■ **Activity**: Report all lines of the records that contain "casing".

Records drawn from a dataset
+--

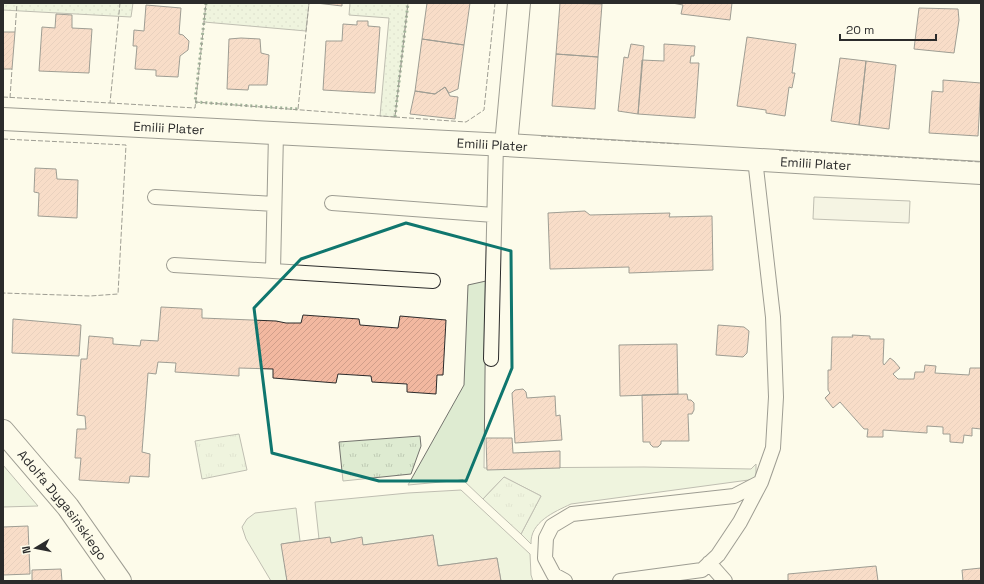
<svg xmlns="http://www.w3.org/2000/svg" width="984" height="584" viewBox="0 0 984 584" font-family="'Space Grotesk',sans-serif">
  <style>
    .grass { fill: #deebd1; stroke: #74746e }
    .park { fill: url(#park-tufts); stroke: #74746e }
    .garden { fill: url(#garden-dots); stroke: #74746e }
    .parking { fill: #eceadb; stroke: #74746e }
    .building { fill: url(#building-hatch); stroke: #2b2b2b }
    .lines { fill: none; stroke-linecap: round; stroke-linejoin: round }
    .lane-casing { stroke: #2b2b2b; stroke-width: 16 }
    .street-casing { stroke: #2b2b2b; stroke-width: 24 }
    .lane { stroke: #fdfbea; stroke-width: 14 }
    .street { stroke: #fdfbea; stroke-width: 22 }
    .hedge { stroke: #34623c; stroke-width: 3; stroke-dasharray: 2 3; stroke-linecap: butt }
    .fence { stroke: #2b2b2b; stroke-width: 1; stroke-dasharray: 5 2; stroke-linecap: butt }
    .marked { fill: none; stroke: #0f766e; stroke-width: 3; stroke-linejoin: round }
    .labels { text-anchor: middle; stroke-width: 3; stroke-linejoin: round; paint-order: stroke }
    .street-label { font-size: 13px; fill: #2b2b2b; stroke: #fdfbea }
  </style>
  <defs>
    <pattern id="park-tufts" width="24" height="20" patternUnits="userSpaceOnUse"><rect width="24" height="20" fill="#deebd1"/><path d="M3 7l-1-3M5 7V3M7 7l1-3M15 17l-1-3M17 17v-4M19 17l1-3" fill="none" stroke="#bfcab4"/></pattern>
    <pattern id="garden-dots" width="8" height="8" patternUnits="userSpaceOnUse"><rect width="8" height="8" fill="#deebd1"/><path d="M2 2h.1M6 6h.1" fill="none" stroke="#bfcab4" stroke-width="1.8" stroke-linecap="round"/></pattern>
    <pattern id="building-hatch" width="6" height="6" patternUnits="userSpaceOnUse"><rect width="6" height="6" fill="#f2b8a0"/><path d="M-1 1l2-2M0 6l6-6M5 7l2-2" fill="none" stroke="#d09e8a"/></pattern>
  </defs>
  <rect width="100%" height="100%" fill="#fdfbea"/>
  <path class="grass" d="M486 281 484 468 644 467 751 469 756 464V479L571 504C554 512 530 522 531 544L521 534 541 496 504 477 483 499 463 480 408 485 464 385 468 285Z
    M3 465 38 506 3 507Z
    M461 490 530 554 531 575 533 581H501L497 558 438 566 433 535 363 545 331 543 330 538 319 539 315 502 408 493Z
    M296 508 300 541 282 544 287 581H271L246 539 242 527 247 519 255 513Z"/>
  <path class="park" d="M239 434 247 470 202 479 195 441Z
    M420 436 421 446 411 474 343 481 339 442Z
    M504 477 541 496 521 534 483 499Z"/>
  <path class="garden" d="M3 3H133L131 17 3 10Z
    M206 3H309L306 31 204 22Z
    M350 3H408L395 117 380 116 389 18 349 15Z"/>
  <path class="parking" d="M814 197 910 201 909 223 813 219Z"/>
  <path class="building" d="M316 3H342V6Z
    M427 3H470L464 45 422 39Z
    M560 3 602 4 598 57 556 54Z
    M672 3H732L730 20 681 14 683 5Z
    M146 5 181 8 179 34 183 35 189 41 188 50 180 56 178 77 156 76V70L135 69 137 46H133L134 30 144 31Z
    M919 8 958 9 959 20 954 53 914 49Z
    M56 14 72 15V28L92 29 89 73 39 71 42 27 55 28Z
    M357 21H368V26L380 27 375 93 323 90 326 41H342L343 24 357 25Z
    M3 32H15L12 69H3Z
    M747 37 796 44 792 73H795L792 88 789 87 785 116 766 113V110L737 106Z
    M241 38 260 39 261 53 269 55 267 85H249L248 90 227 89 229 39Z
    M422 39 464 45 458 89 449 93 445 87 435 94 415 91Z
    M631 44 644 46 638 114 618 111 624 57 628 58Z
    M664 44 695 46 694 56H691L690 63H699L695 118 638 114 642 60 664 61Z
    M556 54 598 57 595 109 552 106Z
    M840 58 866 61 859 125 831 121Z
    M866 61 896 65 889 129 859 125Z
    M943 80 981 83 978 136 929 133 932 91 943 92Z
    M445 87 450 96 458 97 455 119 410 114 415 91 435 94Z
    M35 168 56 169 57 179 78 180 77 218 38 216 39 193 34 192Z
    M585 211 590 215 670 213 669 217 712 216 713 270 629 273V267L550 269 548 213Z
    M161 307 202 309V318L276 321 286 323H301L303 315 359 319 360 325 398 328 400 316 446 320 443 375H437L436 394 407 392V384L372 382 371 376 338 374 336 383 273 378V369L239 368V376L175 372 176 363 158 362 156 374 148 373 142 452 150 454 149 477 130 476 129 483 79 480 81 458H75L77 429H86L85 416 77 415 81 359H87L89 336 113 338V344L140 346 141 340 158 341Z
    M13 319 81 325 79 356 12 353Z
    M718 325 744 327 749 331 747 353 743 357 716 355Z
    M852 335 870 336V339H884L883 363 884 365 890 358 894 361 900 368 893 374 898 379H914L915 372H924L925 365 936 366 935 373 969 375 970 368H981V429L972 428V436L964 435 963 443 950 442V434H943V427L927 426V433L883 430V437H867L868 429H864L840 402 833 408 825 398 830 393 828 390V370H831L832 337H853Z
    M677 344 678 394 620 396 619 345Z
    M523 389 526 392 527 398 555 396 556 416 560 415 562 440 515 443 512 393 515 390Z
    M687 394 688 400H691L694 403V410L692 414H688L689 441H661V444L658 447H653L650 444V442H643L642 395Z
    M486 438H512L513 453 560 451V468L487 470Z
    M28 526 30 574 3 575V527Z
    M433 535 438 566 497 558 501 581H287L281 544 330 537 331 543 362 537 363 545Z
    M876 566 878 581H788V574Z
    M981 568V581H963L962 570Z
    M61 569 62 581H32V570Z"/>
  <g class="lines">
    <defs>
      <path id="lane" d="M155 197 274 204
        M332 203 494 215
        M174 265 273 271 276 133
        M273 271 433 281
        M491 359 496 144
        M709 563 725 581
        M565 581 554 575 545 558 546 538 552 526 572 514 734 496 761 482
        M620 581 702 570 718 555 740 522 761 482 773 448 776 397 773 317 755 159"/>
      <g id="street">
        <path id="s1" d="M3 119 506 145 981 173"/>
        <path d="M506 145 519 3"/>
        <path id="s2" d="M3 431 68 507 120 581"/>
      </g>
    </defs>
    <use href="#lane" class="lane-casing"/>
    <use href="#street" class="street-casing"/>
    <use href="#lane" class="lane"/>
    <use href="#street" class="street"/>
    <path class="hedge" d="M206 3 195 102 298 109
      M395 117 408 3"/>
    <path class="fence" d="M15 32 17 3
      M3 97 110 103 120 3
      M10 98 12 69
      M195 102 395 117 408 3
      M110 103 195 108 206 3
      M298 109 309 3
      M395 117 466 122 484 110 495 3
      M541 136 680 144
      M3 139 126 145 118 294 90 296 3 293
      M779 150 981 162"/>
  </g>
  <path d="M0 0H984V584H0ZM406 223 511 251 512 368 466 481H379L272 453 254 308 301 259Z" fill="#fdfbea" fill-opacity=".55" fill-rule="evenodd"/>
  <path class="marked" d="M406 223 511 251 512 368 466 481H379L272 453 254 308 301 259Z"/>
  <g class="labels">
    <g class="street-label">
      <text dy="5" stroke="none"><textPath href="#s1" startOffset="166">Emilii Plater</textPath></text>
      <text dy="5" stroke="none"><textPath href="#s1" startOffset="490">Emilii Plater</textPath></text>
      <text dy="5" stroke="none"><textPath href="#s1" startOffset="814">Emilii Plater</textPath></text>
      <text dy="5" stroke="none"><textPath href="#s2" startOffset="95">Adolfa Dygasińskiego</textPath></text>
    </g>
  </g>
  <rect width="984" height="584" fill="none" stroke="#2b2b2b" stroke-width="8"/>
  <g transform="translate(36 548) rotate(260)" stroke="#fdfbea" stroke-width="3" paint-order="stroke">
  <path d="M0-3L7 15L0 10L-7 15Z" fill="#2b2b2b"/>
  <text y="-6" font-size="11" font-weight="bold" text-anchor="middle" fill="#2b2b2b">N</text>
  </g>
  <path d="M840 34v6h96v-6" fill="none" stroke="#2b2b2b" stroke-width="2"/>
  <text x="846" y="34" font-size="12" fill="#2b2b2b" stroke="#fdfbea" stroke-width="3" paint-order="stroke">20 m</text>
</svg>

+--

■ **Response**:
    .lane-casing { stroke: #2b2b2b; stroke-width: 16 }
    .street-casing { stroke: #2b2b2b; stroke-width: 24 }
    <use href="#lane" class="lane-casing"/>
    <use href="#street" class="street-casing"/>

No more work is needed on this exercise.